In Egypt, protests are very rare, not because they do not have a reason to, but because public gatherings of more than 10 people without government approval have been banned since 2013 when Sisi led the military’s overthrow of Egypt’s first democratically elected leader, Mohammed Morsi.

However, since 2016, discontent over the rising cost of living has been swelling in Egypt after the government imposed strict austerity measure as part of a $12 billion loan package from the International Monetary Fund. According to official figures released in July, nearly one in three Egyptians live below the poverty line on less than $1.45 a day.

This weekend’s protests saw security forces respond to demonstrators with tear gas, rubber bullets and live bullets and, as of September 22, the Egyptian Commission for Rights and Freedoms (ECRF), a Cairo-based NGO, reported that at least 220 people had been arrested.

ECRF said it had set up an “emergency room” to deal with the spike in arrests, and that at least 100 more people were likely to have been detained after protests in Suez, Alexandria and Giza. Another NGO, the Egyptian Centre for Economic & Social Rights, stated it had recorded at least 274 arrests since the demonstrations began. The number has increased to over 516.

The protesters, some of whom were under the age of 18, reportedly shouted “Leave, Sisi” before they were detained and accused, among other charges, of participating in an outlawed group, spreading false news via social media and protesting without permission.

This is not the first of such protest or arrests in the Northern African country. At least 60,000 people – most of them members of Morsi’s now-outlawed Islamist movement, the Muslim Brotherhood – are reported to have been detained in the past six years. Hundreds have also been handed preliminary death sentences by courts, and activists say hundreds more have gone missing in forced disappearances.

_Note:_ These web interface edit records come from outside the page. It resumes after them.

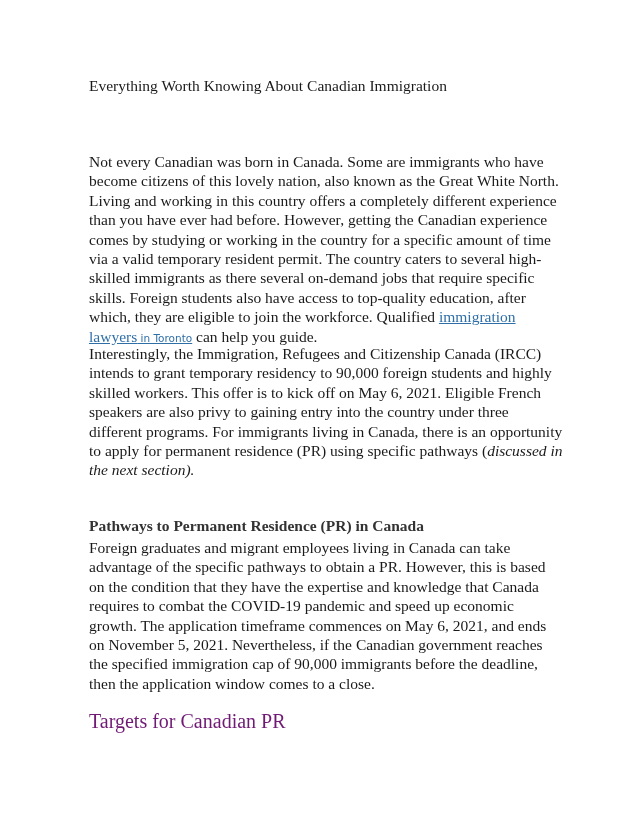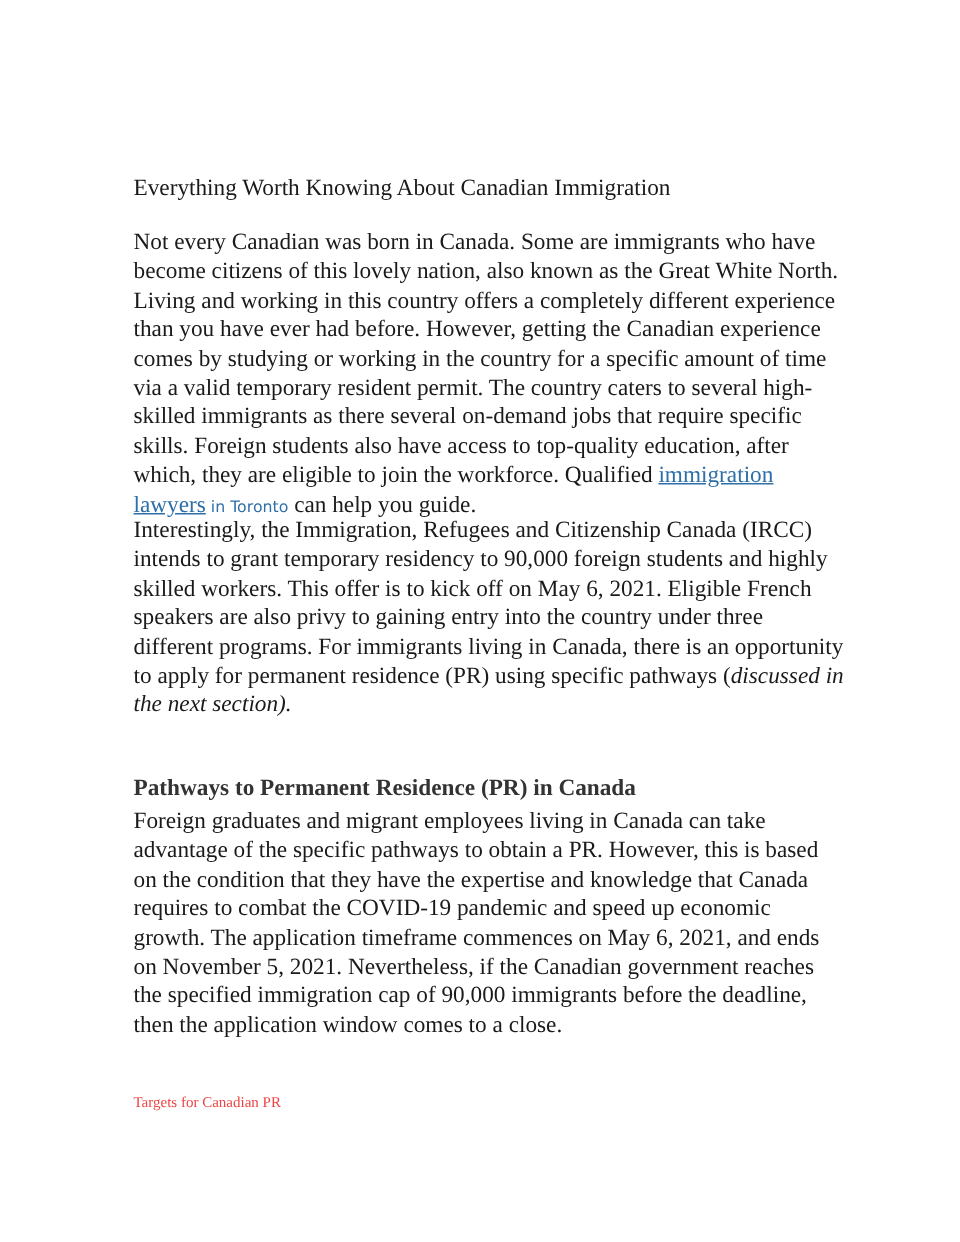--- a/index.html
+++ b/index.html
@@ -1,27 +1,27 @@
 <!DOCTYPE html>
 <html><head>
 <meta charset="utf-8">
 <style>
   html, body { margin:0; padding:0; background:#ffffff; }
   body { width:640px; height:828px; overflow:hidden; position:relative;
          font-family:"Liberation Serif", serif; color:#1a1a1a; }
   .page { position:absolute; left:89px; top:0; width:470px; }
-  .title { position:absolute; top:77px; left:0; font-size:15.5px; white-space:nowrap;margin-top:40px; }
+  .title { position:absolute; top:77px; left:0; font-size:15.5px; white-space:nowrap; }
   .para { position:absolute; left:0; width:475px; font-size:15.5px; line-height:19.4px; }
   .p1 { top:152px; }
   .p2 { top:344px; }
   .h2 { position:absolute; top:517px; left:0; font-size:15.5px; color:#333; white-space:nowrap;font-weight:bold; }
   .p3 { top:538px; }
-  .h3 { position:absolute; top:730px; left:0; font-size:10px; color:#ef4444; white-space:nowrap; }
+  .h3 { position:absolute; top:710px; left:0; font-size:20px; color:#701a75; white-space:nowrap; }
   .link { color:#2f6fa8; text-decoration:underline; }
-  .link-small { font-family:"DejaVu Sans", sans-serif; font-size:10.5px; color:#2f6fa8; }
+  .link-small { font-family:"DejaVu Sans", sans-serif; font-size:10.5px; color:#2f6fa8; text-decoration:underline; }
   em { font-style:italic; }
 </style>
 </head>
 <body>
 
 <div class="page">
   <div class="title">Everything Worth Knowing About Canadian Immigration</div>
 
   <p class="para p1" style="margin:0"><span>Not every Canadian was born in Canada. Some are immigrants who have become citizens of this lovely nation, also known as the Great White North. Living and working in this country offers a completely different experience than you have ever had before. However, getting the Canadian experience comes by studying or working in the country for a specific amount of time via a valid temporary resident permit. The country caters to several high-skilled immigrants as there several on-demand jobs that require specific skills. Foreign students also have access to top-quality education, after which, they are eligible to join the workforce. Qualified </span><a class="link">immigration lawyers</a><a class="link-small"> in Toronto</a><span> can help you guide.</span></p>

Amnesty International noted that since 2015, Egypt has orchestrated a sustained political attack against the African Commission on Human and Peoples’ Rights, the body that aims to monitor African states’ human rights records. “Dozens of cases alleging serious human rights violations have been lodged against Egypt at the ACHPR,” the human rights group said.

When asked about the demonstrations, El-Sisi on Monday, September 23, dismissed the corruption allegations as “lies” and “slander” as he blamed them on “political Islam.” He, however, did not talk of the arrests. Meanwhile, Human Rights Watch has since called for all those arrested for peacefully expressing their opinions to be released immediately.